(WORK INSTRUCTION) Go through the listing below and retype exactly the lines starting at the one with "La piattaforma c" and ending at the one with "на пионерная роль вице-адмирала", skipping pictures.

****************

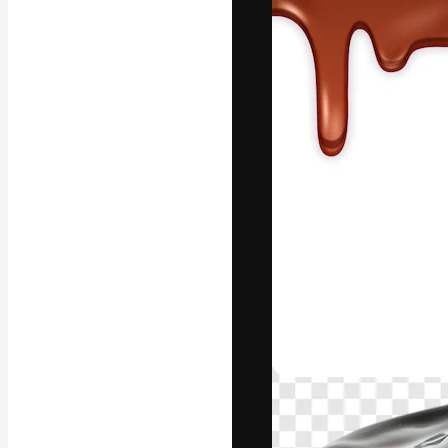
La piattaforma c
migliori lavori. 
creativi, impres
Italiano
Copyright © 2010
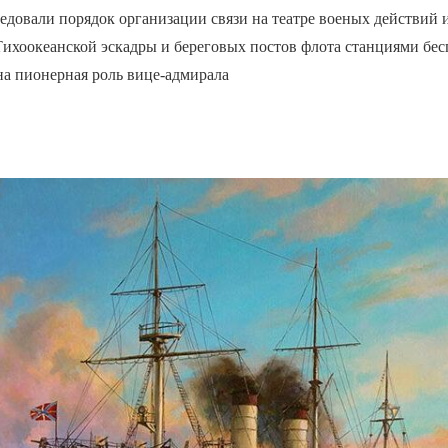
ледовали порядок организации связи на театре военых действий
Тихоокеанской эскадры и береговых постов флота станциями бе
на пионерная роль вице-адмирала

****************

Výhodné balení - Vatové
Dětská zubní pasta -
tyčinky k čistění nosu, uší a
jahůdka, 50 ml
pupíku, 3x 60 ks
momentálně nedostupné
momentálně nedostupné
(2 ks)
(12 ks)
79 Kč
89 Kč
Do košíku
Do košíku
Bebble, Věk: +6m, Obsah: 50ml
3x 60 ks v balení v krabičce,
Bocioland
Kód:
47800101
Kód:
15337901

****************

(EXERCISE RESULT)
La piattaforma c
migliori lavori. 
creativi, impres
Italiano
Copyright © 2010
ледовали порядок организации связи на театре военых действий
Тихоокеанской эскадры и береговых постов флота станциями бе
на пионерная роль вице-адмирала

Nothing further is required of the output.